A Non-Variational Quantum Approach to the Job Shop Scheduling Problem
Miguel Angel Lopez-Ruiz, Emily L. Tucker, Emma M. Arnold, Evgeny Epifanovsky, Ananth Kaushik, Martin Roetteler
TL;DR
Addresses NP-hard Just-in-Time Job Shop Scheduling Problem (JIT-JSSP) with quantum heuristics suitable for near-term hardware. Introduces Iterative-QAOA, a non-variational, shallow QAOA variant with a fixed-angle schedule and iterative warm-start updates based on Boltzmann-weighted measurement outcomes. Benchmarks on IonQ trapped-ion hardware and tensor-network simulations show Iterative-QAOA converging to optimal or high-quality solutions up to 97 qubits, outperforming LR-QAOA and demonstrating robustness to noise with error mitigation. The results highlight favorable scaling prospects for fault-tolerant quantum computers and outline directions for improved encodings and hybrid strategies to tackle larger industrial instances.
Abstract
Quantum heuristics offer a potential advantage for combinatorial optimization but are constrained by near-term hardware limitations. We introduce Iterative-QAOA, a variant of QAOA designed to mitigate these constraints. The algorithm combines a non-variational, shallow-depth circuit approach using fixed-parameter schedules with an iterative warm-starting process.

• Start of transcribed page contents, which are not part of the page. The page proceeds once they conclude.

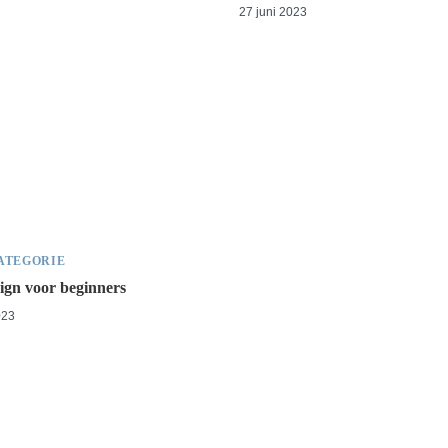
27 juni 2023
ATEGORIE
gn voor beginners
023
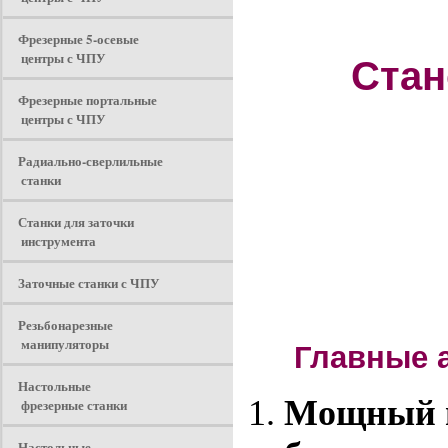
Фрезерные 5-осевые
центры с ЧПУ
Стан
Фрезерные портальные
центры с ЧПУ
Радиально-сверлильные
станки
Станки для заточки
инструмента
Заточные станки с ЧПУ
Резьбонарезные
манипуляторы
Главные а
Настольные
Мощный в
фрезерные станки
Настольные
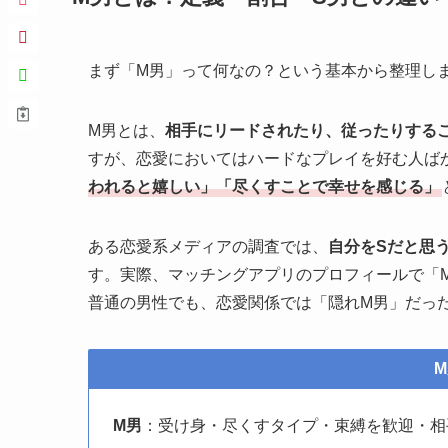
まず「M男」って何なの？という基本から整理し
M男とは、
相手にリードされたり、従ったりする
すが、恋愛においてはハードなプレイを好む人ば
われると嬉しい」「尽くすことで幸せを感じる」
ある恋愛系メディアの調査では、
自分をSだと思
す。実際、マッチングアプリのプロフィールで「
普通の男性でも、恋愛関係では「隠れM男」だっ
M男
：受け身・尽くすタイプ・束縛を歓迎・相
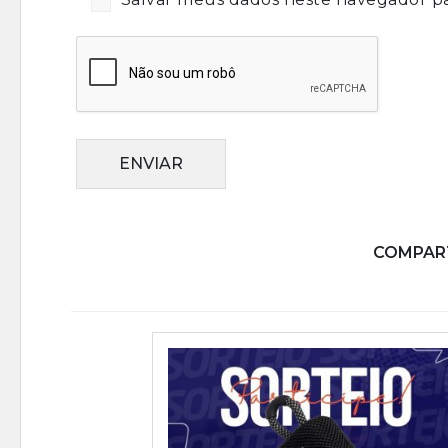
ENVIAR
COMPART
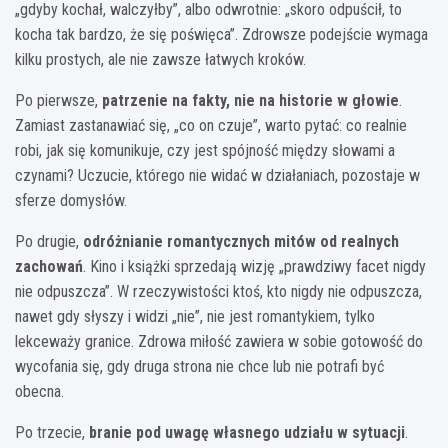
„gdyby kochał, walczyłby”, albo odwrotnie: „skoro odpuścił, to
kocha tak bardzo, że się poświęca”. Zdrowsze podejście wymaga
kilku prostych, ale nie zawsze łatwych kroków.
Po pierwsze,
patrzenie na fakty, nie na historie w głowie
.
Zamiast zastanawiać się, „co on czuje”, warto pytać: co realnie
robi, jak się komunikuje, czy jest spójność między słowami a
czynami? Uczucie, którego nie widać w działaniach, pozostaje w
sferze domysłów.
Po drugie,
odróżnianie romantycznych mitów od realnych
zachowań
. Kino i książki sprzedają wizję „prawdziwy facet nigdy
nie odpuszcza”. W rzeczywistości ktoś, kto nigdy nie odpuszcza,
nawet gdy słyszy i widzi „nie”, nie jest romantykiem, tylko
lekceważy granice. Zdrowa miłość zawiera w sobie gotowość do
wycofania się, gdy druga strona nie chce lub nie potrafi być
obecna.
Po trzecie,
branie pod uwagę własnego udziału w sytuacji
.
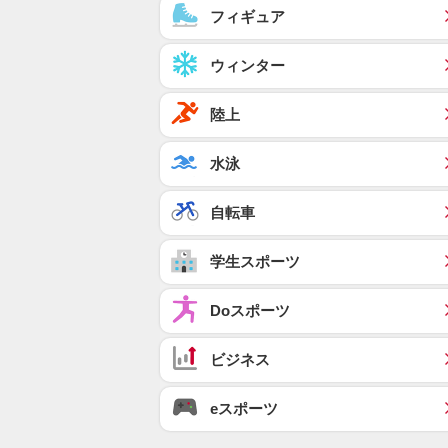
フィギュア
ウィンター
陸上
水泳
自転車
学生スポーツ
Doスポーツ
ビジネス
eスポーツ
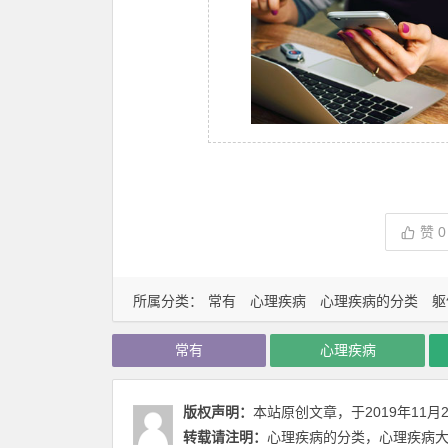
赞
0
所属分类：
常有
心理疾病
心理疾病的分类
躯
常有
心理疾病
版权声明：
本站原创文章，于2019年11月
转载请注明：
心理疾病的分类，心理疾病大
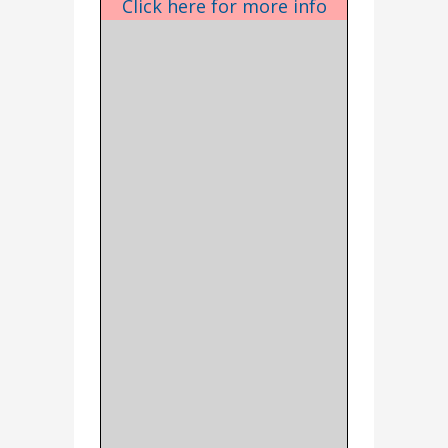
Click here for more info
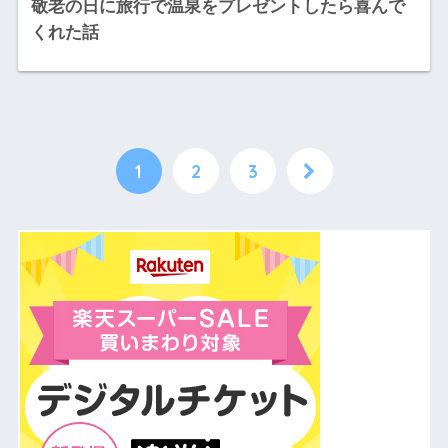
敬老の日に旅行で温泉をプレゼントしたら喜んで
くれた話
1
2
3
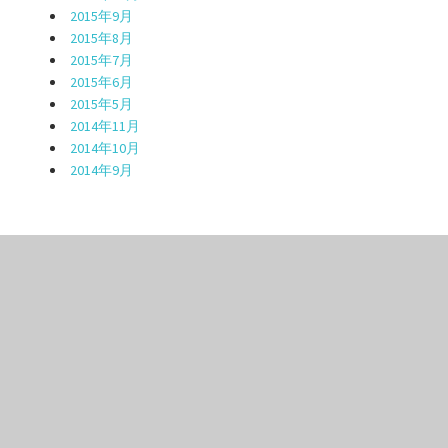
2015年9月
2015年8月
2015年7月
2015年6月
2015年5月
2014年11月
2014年10月
2014年9月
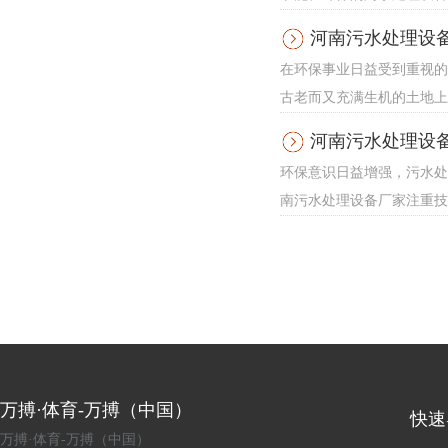
河南污水处理设
在环保事业日益受到重视的
古老而又充满生机的土地上
河南污水处理设
环保意识日益增强，污水处
南污水处理设备厂家注重技
万搏·体育-万搏（中国）
快速
万搏·体育-万搏（中国）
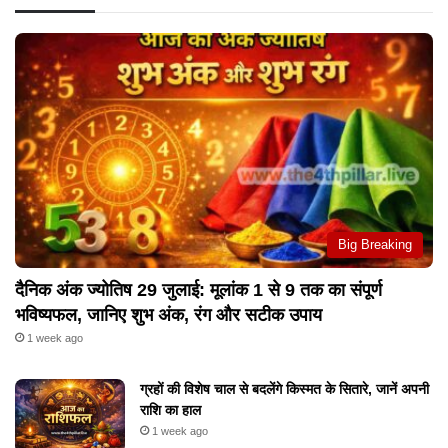
Big Breaking
दैनिक अंक ज्योतिष 29 जुलाई: मूलांक 1 से 9 तक का संपूर्ण
भविष्यफल, जानिए शुभ अंक, रंग और सटीक उपाय
1 week ago
ग्रहों की विशेष चाल से बदलेंगे किस्मत के सितारे, जानें अपनी
राशि का हाल
1 week ago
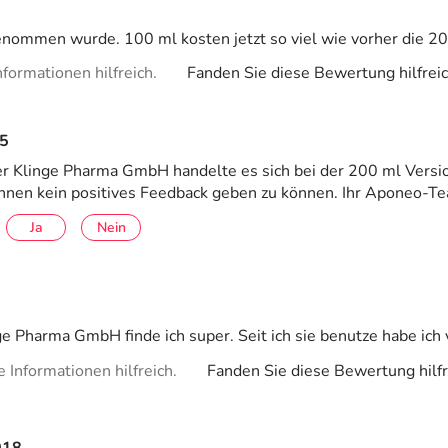
nommen wurde. 100 ml kosten jetzt so viel wie vorher die 20
formationen hilfreich.
Fanden Sie diese Bewertung hilfrei
5
r Klinge Pharma GmbH handelte es sich bei der 200 ml Version
 Ihnen kein positives Feedback geben zu können. Ihr Aponeo-T
Ja
Nein
ge Pharma GmbH finde ich super. Seit ich sie benutze habe ich
Informationen hilfreich.
Fanden Sie diese Bewertung hilfr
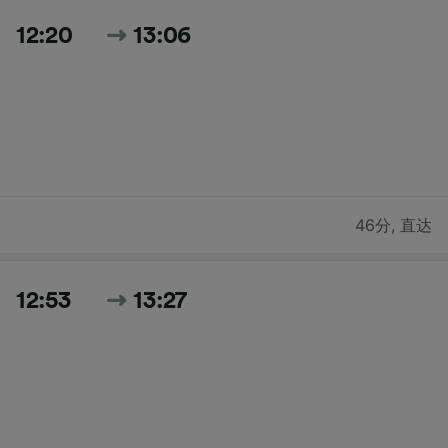
12:20
13:06
46分
,
直达
12:53
13:27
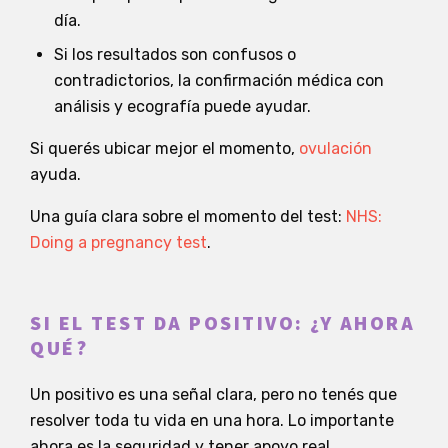
día.
Si los resultados son confusos o
contradictorios, la confirmación médica con
análisis y ecografía puede ayudar.
Si querés ubicar mejor el momento,
ovulación
ayuda.
Una guía clara sobre el momento del test:
NHS:
Doing a pregnancy test
.
SI EL TEST DA POSITIVO: ¿Y AHORA
QUÉ?
Un positivo es una señal clara, pero no tenés que
resolver toda tu vida en una hora. Lo importante
ahora es la seguridad y tener apoyo real.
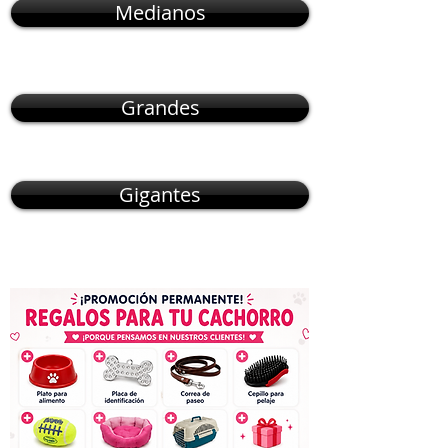
Medianos
Grandes
Gigantes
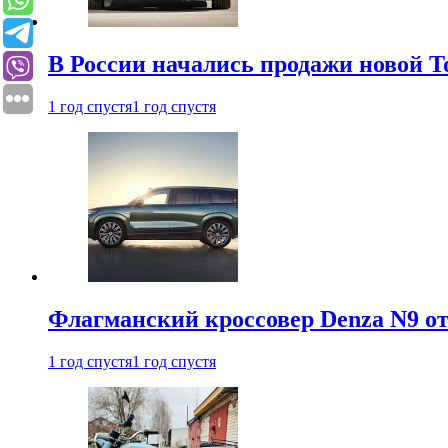
В России начались продажи новой To
1 год спустя
1 год спустя
Флагманский кроссовер Denza N9 от
1 год спустя
1 год спустя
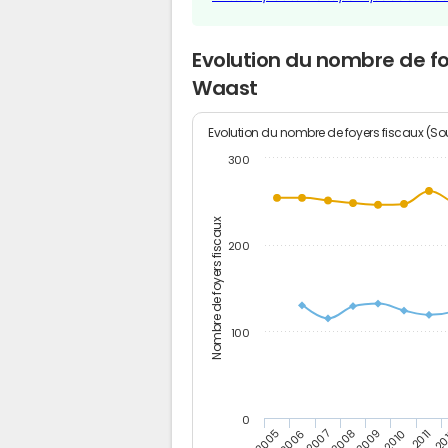
Evolution du nombre de f
Waast
Evolution du nombre de foyers fiscaux (Sou
300
Nombre de foyers fiscaux
200
100
0
2005
20
2009
2006
2010
2007
2011
2008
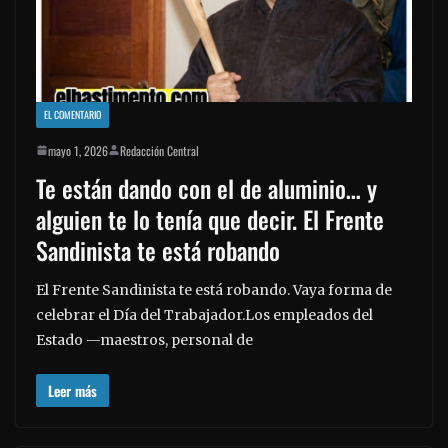
EL COMENTARIO
mayo 1, 2026
Redacción Central
Te están dando con el de aluminio… y
alguien te lo tenía que decir. El Frente
Sandinista te está robando
El Frente Sandinista te está robando. Vaya forma de
celebrar el Día del Trabajador.Los empleados del
Estado —maestros, personal de
Leer más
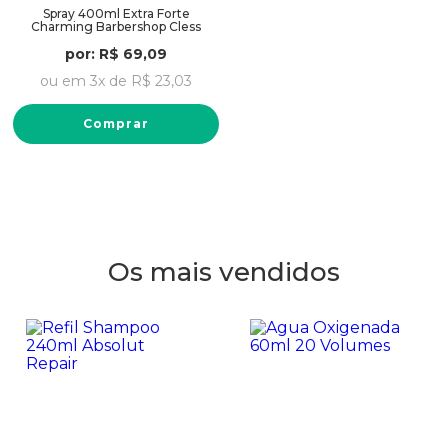
Spray 400ml Extra Forte
Charming Barbershop Cless
por:
R$
69
,
09
ou em
3
x de
R$
23
,
03
Comprar
Os mais vendidos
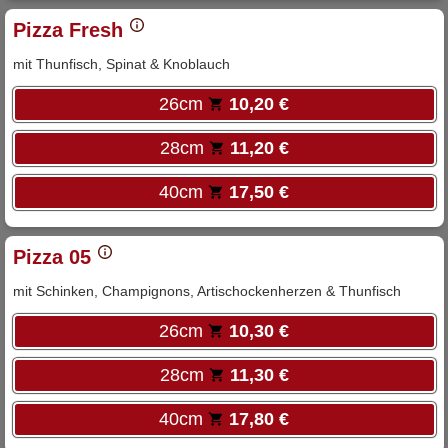
Pizza Fresh
mit Thunfisch, Spinat & Knoblauch
26cm
10,20 €
28cm
11,20 €
40cm
17,50 €
Pizza 05
mit Schinken, Champignons, Artischockenherzen & Thunfisch
26cm
10,30 €
28cm
11,30 €
40cm
17,80 €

We benchmark the algorithm on Just-in-Time Job Shop Scheduling Problem (JIT-JSSP) instances on IonQ Forte Generation QPUs, representing some of the largest such problems ever executed on quantum hardware. We compare the performance of the algorithm against both the Variational Quantum Imaginary Time Evolution (VarQITE) algorithm and the non-variational Linear Ramp (LR) QAOA algorithm. We find that Iterative-QAOA robustly converges to find optimal solutions as well as high-quality, near-optimal solutions for all problem instances evaluated. We evaluate the algorithm on larger problem instances up to 97 qubits using tensor network simulations. The scaling behavior of the algorithm indicates potential for solving industrial-scale problems on fault-tolerant quantum computers.